Zudem wurden nach Angaben von Anwälten mehr als 300 Demonstranten in Gewahrsam genommen. Ihnen werden nach Angaben der Militärstaatsanwaltschaft Angriffe auf Militärpersonal und die Behinderung der Arbeit der Armee vorgeworfen.

Die Militärstaatsanwaltschaft verhängte gegen sie eine 14-tägige Präventivhaft, wie aus Militärkreisen verlautete. Auch neun Journalisten seien in Gewahrsam genommen worden.

Hunderte Verletzte

Bei den Auseinandersetzungen im Stadtteil Abbasija waren am Freitag nach Armeeangaben ein Soldat getötet und 296 Menschen verletzt worden. Ärzte sprachen von zwei Toten. Sicherheitskräfte hatten mit Wasserwerfern, Tränengas und scharfer Munition versucht, die Demonstranten von einem Marsch auf das Verteidigungsministerium abzuhalten.

Wenige Stunden nach Beginn der Strassenkämpfe verhängte der regierende Militärrat ein bis zum Morgen geltendes Ausgehverbot im Stadtteil Abbasija und in benachbarten Vierteln. Panzerwagen riegelten mehrere Strassen ab, mindestens zwei U-Bahn-Stationen wurden geschlossen, Militärhelikopter kreisten über dem Ort der Zusammenstösse.

Die Proteste richteten sich gegen den Militärrat, der nach dem Sturz von Präsident Husni Mubarak im Februar 2011 die Macht übernommen hatte.
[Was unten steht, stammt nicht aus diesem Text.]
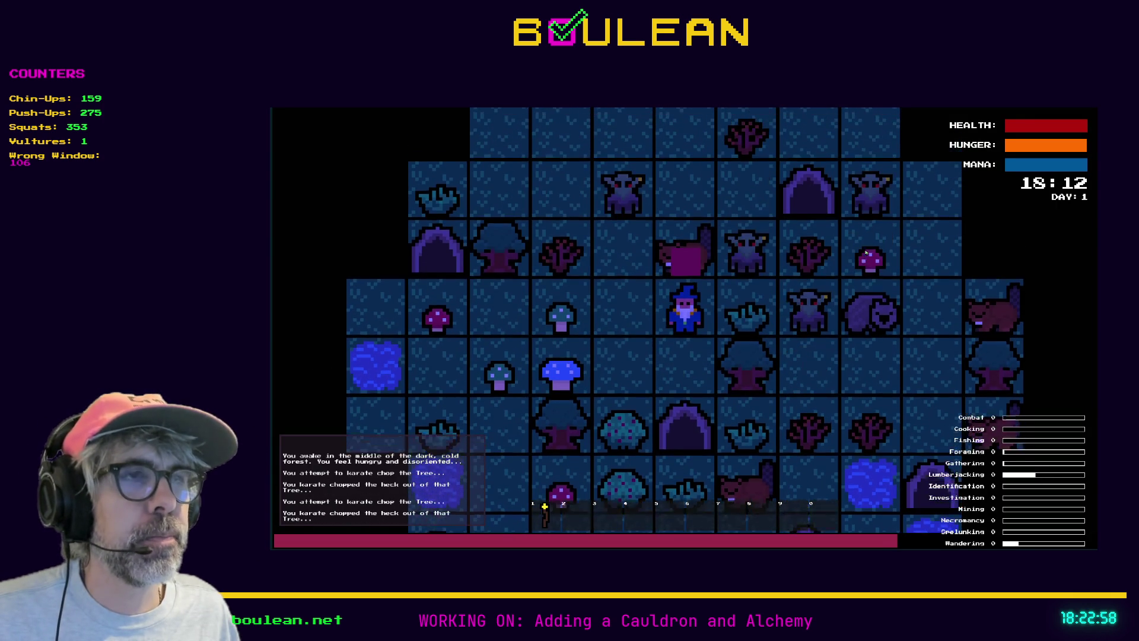
{"action": "key", "text": "Left"}
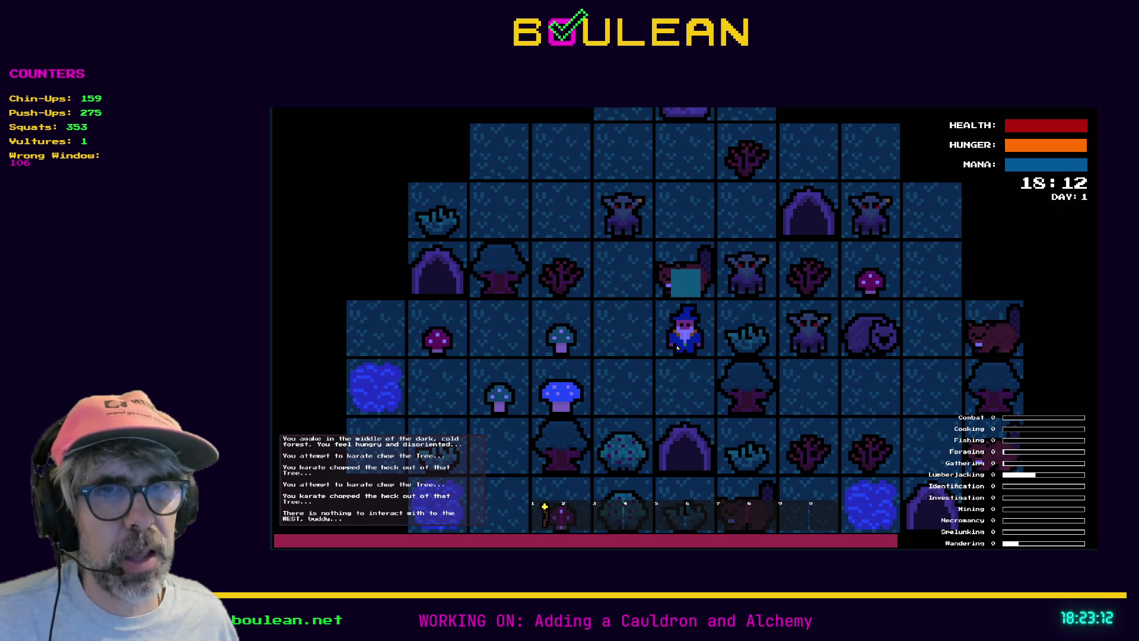
{"action": "key", "text": "alt+F4"}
Sie warfen dem Rat vor, die Präsidentschaftswahl am 23. und 24. Mai manipulieren zu wollen.

Der Militärrat hat angekündigt, die Macht nach der Wahl an eine zivile Regierung abgeben zu wollen. Jedoch wurden im Vorfeld zahlreiche Kandidaten von der Teilnahme ausgeschlossen.

Militärrat: "Ungerechtfertigte" Proteste

In einer Mitteilung bezeichnete die vom Militärrat ernannte Übergangsregierung die Proteste am Freitagabend als "ungerechtfertigt", da das Militär wiederholt die Machtübergabe an eine Zivilregierung zugesichert habe.

Der Vorsitzende des Obersten Militärrats, Hussein Tantawi, und sein Stellvertreter Sami Anan nahmen am Samstag an der Beerdigung des getöteten Soldaten teil. Bei dem Toten handelte es sich nach Angaben seiner Kameraden um einen 1986 geborenen Angehörigen einer Eliteeinheit.